Minister of Education
- In office 21 February 2013 – 21 March 2015
- President: Hifikepunye Pohamba
- Preceded by: Abraham Iyambo
- Succeeded by: Katrina Hanse-Himarwa

Deputy Minister of Education
- In office March 2010 – 20 February 2013
- President: Hifikepunye Pohamba
- Preceded by: Rebecca Ndjoze-Ojo
- Succeeded by: Silvia Makgone

Personal details
- Born: 28 February 1954 (age 72) South West Africa
- Party: SWAPO
- Occupation: Politician
- Profession: Academic

= David Namwandi =

Namibian politician and academic

David Richard Namwandi (born February 28, 1954) is a Namibian politician and academic. He served as the Minister of Education from 2013 to 2015 and is the founder of the International University of Management (IUM).

==Biography==
David Namwandi was born at Okapya in Ondangwa, Oshana Region, Namibia. He is a Namibian politician and academic, who served as the Minister of Education from 2013 to 2015. Namwandi previously served as Deputy Minister of Education from 2010 to 2013.
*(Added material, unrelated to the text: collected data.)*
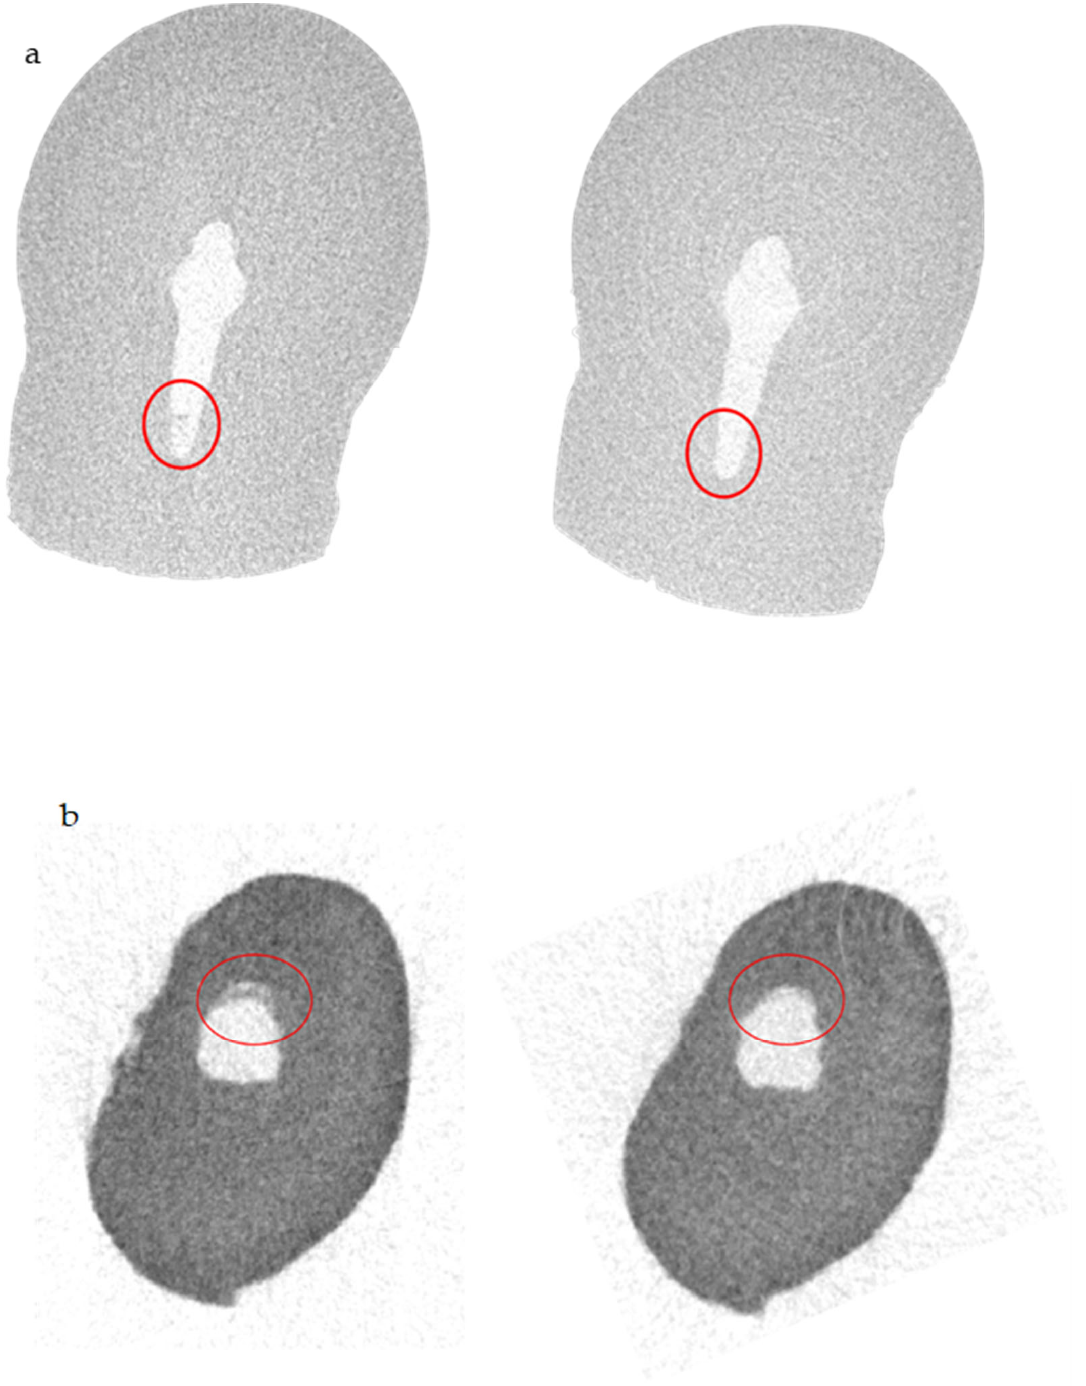
Figure 3. EB group—slice evaluation of ATHD: ( a ) before (image left) and after (image right) activation at middle third; ( b ) before (image left) and after (image right) activation at apical third.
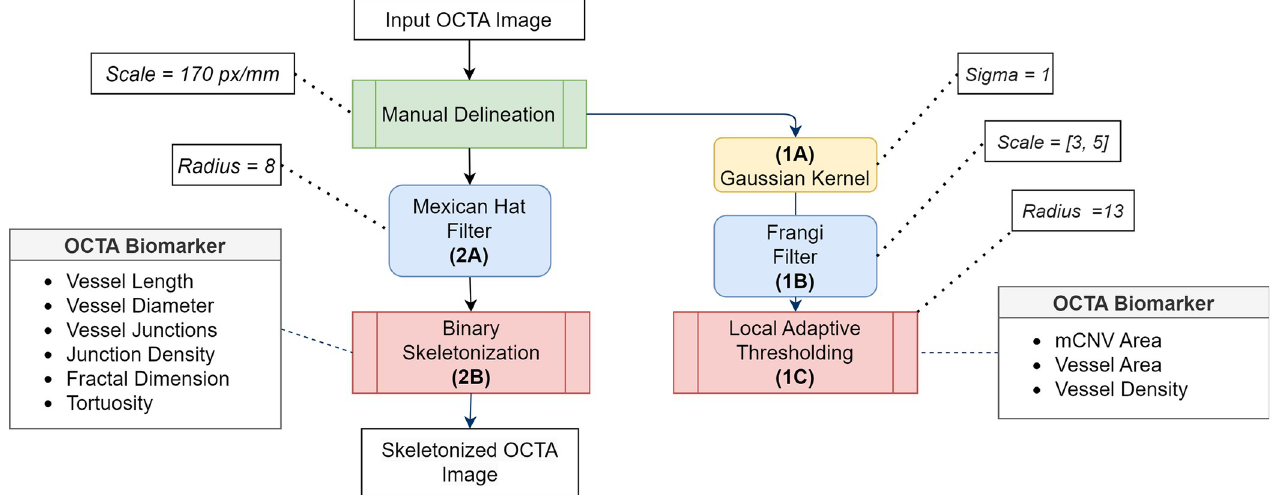
Fig 2. The OCTA image processing pipeline and its various stages. Our algorithm takes manually cropped OCTA images as input. The pipeline follows a branched structure. In Branch 1, we denoise the image (1A), apply the Frangi filter (1B), and use Median Thresholding (1C) to measure area-related biomarkers. In Branch 2, we apply the Mexican Hat filter (2A) and Binary Skeletonization (2B) to measure vascular biomarkers like junctions, diameter, fractal dimension, and tortuosity.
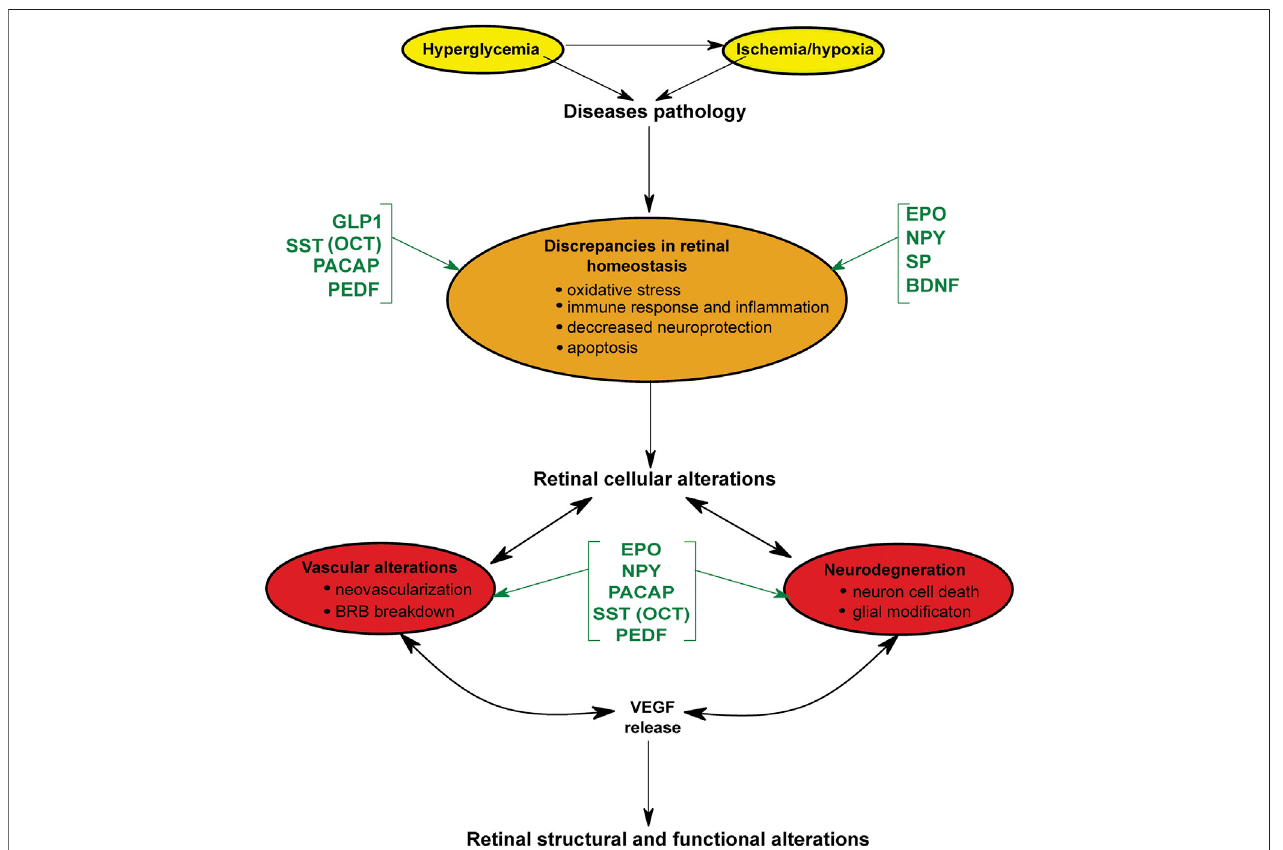
FIGURE 1 | Schematic representation of the curative role and point of action of different neuropeptides and other factors in retinal diseases. Yellow: the initial emergency situation at the onset of disease. Orange: early alterations/damages occurring at cellular level. Red: irreversible damage that leads to pathological structural and functional alterations in the retina. Abbreviations: GLP-1, glucagon-like peptide-1; SST, somatostatin; OCT, octreotide; PACAP, pituitary adenylate cyclase- activating polypeptide; PEDF, Pigment epithelium-derived factor; EPO, erythropoietin; NPY, neuropeptide Y; SP, substance P; BDNF, brain-derived neurotrophic factor; VEGF, Vascular endothelial growth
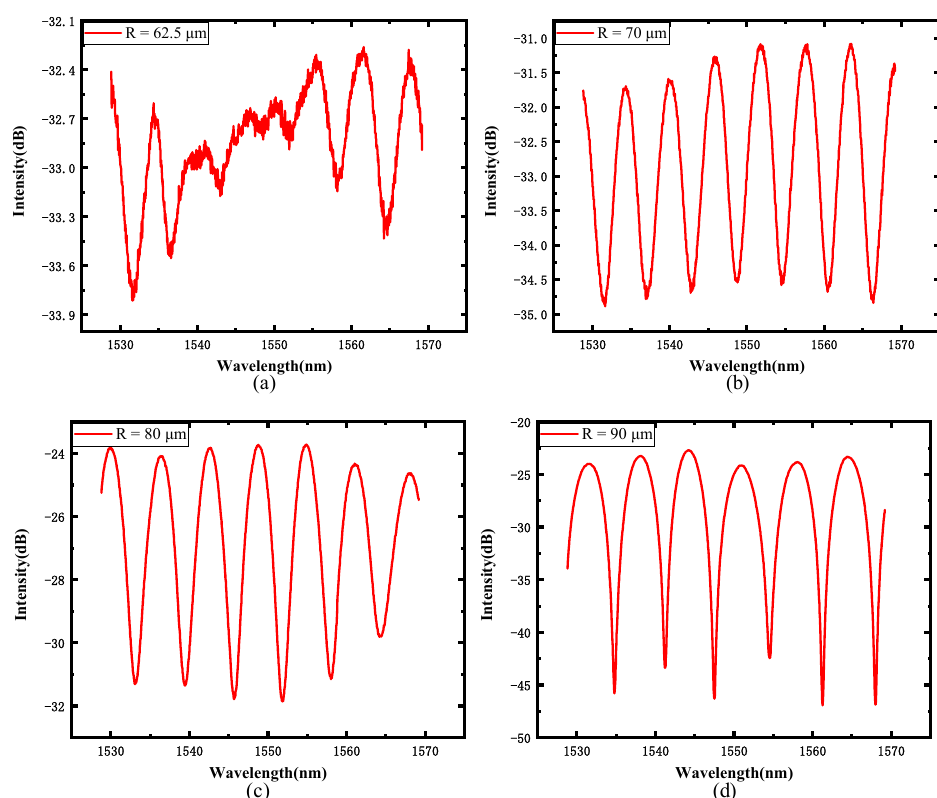
Figure 13. Sensors’ spectra: ( a ) radius is 62.5 μ m, ( b ) radius is 70 μ m, ( c ) radius is 80 μ m, and ( d ) radius is 90 μ m.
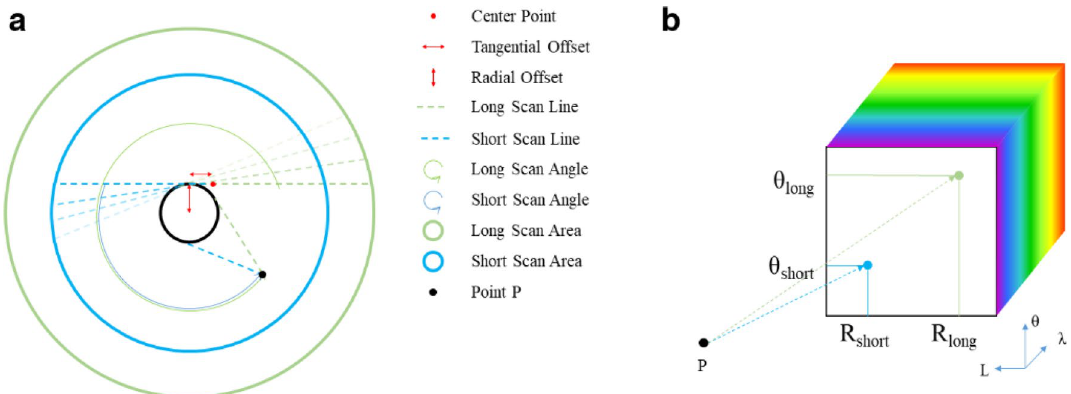
Figure 2. ( a ) Scanning with the rotational image line; ( b ) map to hyperspectral data (even at the outmost edge), the rotational angle at each step of frame should be less than the angel of the arc. In the experiment, we usually set the motion increment to 1°. Hence the spatial resolution is not restricted by the motion step, but determined by the slit width. Different from push-broom scanning system, our rotational hyperspectral scanner rotates along the primary optical axis when working. The whole system, from the very front image lens to the camera, rotates one cycle to acquire an entire image of the object. During the rotation process, the direction of the slit varied, and the spectral images were captured synchronously. Spatial rotational image reconstruction algorithm. Same as all other spatially scanning hyperspec- tral imaging spectrometers, each spectral image obtained corresponds to a line in the object plane. However, our rotational one has a unique arrange order. According to the mechanical rotation mentioned above, such a scan line revolved around a certain center point when the system works. As illustrated in Fig. 2a, the dashed line refers to the scan line, and it faded counterclockwise to indicate the process of scan. The scan line rotates 360° to complete one scan process, and thus we record the data cube with three dimensions of L, θ and λ, as shown in Fig. 2b. Furthermore, due to limited assembly accuracy, the center of the slit was not on the mechanical rotation axis. In terms of image formation, that means there are radial and tangential offsets between the scan line and the rotation center. Consequently, there exists a blind circle in the middle of the image. Now, it is important to design an image algorithm to reconstruct the real image of the object from the data cube and estimate the two offset distances. As illustrated by vertical and horizontal double-headed arrows in Fig. 2a, the radial and tangential offsets are denoted by R offset and L offset , respectively. Assume the length of the image line equals to 2L , then the length of the long and short scan lines are L + L offset and L − L offset , which is indicated by the green and blue dashed lines, respectively. For each point P ( R p , θ p ∈ [0, 2 π)) within the range 2 , it can be swept across by the longer scan line. Thus, we can calculate the rotation + ( L + L < R 2 R 2 offset ) p offset angle θ long and its relative location R long , when point P is scanned by the longer scan line. R long equals to the tan- gent distance of point P and blind circle, and θ long is the angle between the current scan line and the initial scan line, assuming that the scan initiates from the horizontal dashed line and rotates counterclockwise (as positive θ)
Namwandi is a seasoned Professor of Management and holds various
professional and academic qualifications from Africa, Europe, and Asia
including a BSc, MBA, PhD in Business Administration from Asia-e-University of
Malaysia (AeU)as well as two Doctoral Awards from Malawi and Cyprus
universities respectively. He authored books and published various articles in
referral journals i.e.
(i)“A Comparative Analysis of the Organisation and Management of the
Education Systems of Namibia and Zimbabwe”
(ii)“Managing Educational Institutions: Leadership and Management Models
in Perspective”
(iii)“Rationale for the establishment of the SADC Protocol on Education and
Training and its envisaged benefits to the Region”
(iv)The Crux of the Education Matter – Part 1
(v) The Crux of the Education Matter – Part 2
(vi)The Crux of the Education Matter – Part 3
Until 21 March 2010, when he was elected a member of National Assembly
and appointed Deputy Minister of Education of the Republic of Namibia. He
served as a member of Parliament and Minister of Education in the Republic of
Namibia from 21 February 2013 until 21 March 2015. He served as a
chairperson and a board member of more than 12 companies. He is a
recipient of an International Award for Outstanding Contribution to Education
from the Central Bank of India, in 2012. He is a recipient of an International B-School
Leadership i.e. Educational Excellence Award from Le Matinal, Mauritius,
2011. He was awarded the Education Leadership Award at the World
Marketing Summit in 2013, in Malaysia. He is a recipient of the Lifetime Achievement
Award from the Chartered Institute of Management Accountants (CIMA) during
the World Education Congress on 23 July 2015 in Mumbai, India. He is a
recipient of the Namibia Business Hall of Fame Award on 17 November 2017.
Until 2015 he was a Chairperson of the Namibia National Commission for
UNESCO.
He is the founder of the Institute of Higher Education (IHE), the forerunner of
the only fully accredited private university by Namibia Qualifications Authority
(NQA) in Namibia, the International University of Management (IUM) in
Windhoek with over 16,000 (Sixteen Thousand) students. He served as its
Chairman and Vice Chancellor until his appointment to Cabinet as Deputy
Minister of Education by H.E. Hifikepunye Pohamba under a Swapo Party
mandate.
He is the current Chairperson of the IUM Governing Council and the
Association of Private Higher Education Institutions in Namibia (APHEIN),
which is a representative organization of private tertiary education and
training providers in Namibia as a non-governmental network of institutions
engaged in the delivery of higher education, training, research, and
community outreach established under the Namibia Companies Act as a
Not-for-Gain organization.
In November 2022 he was honoured by Asia e University as its Distinguished
Alumnus. A title awarded to respected individuals who made exceptional
contributions and enhanced development to humankind internationally.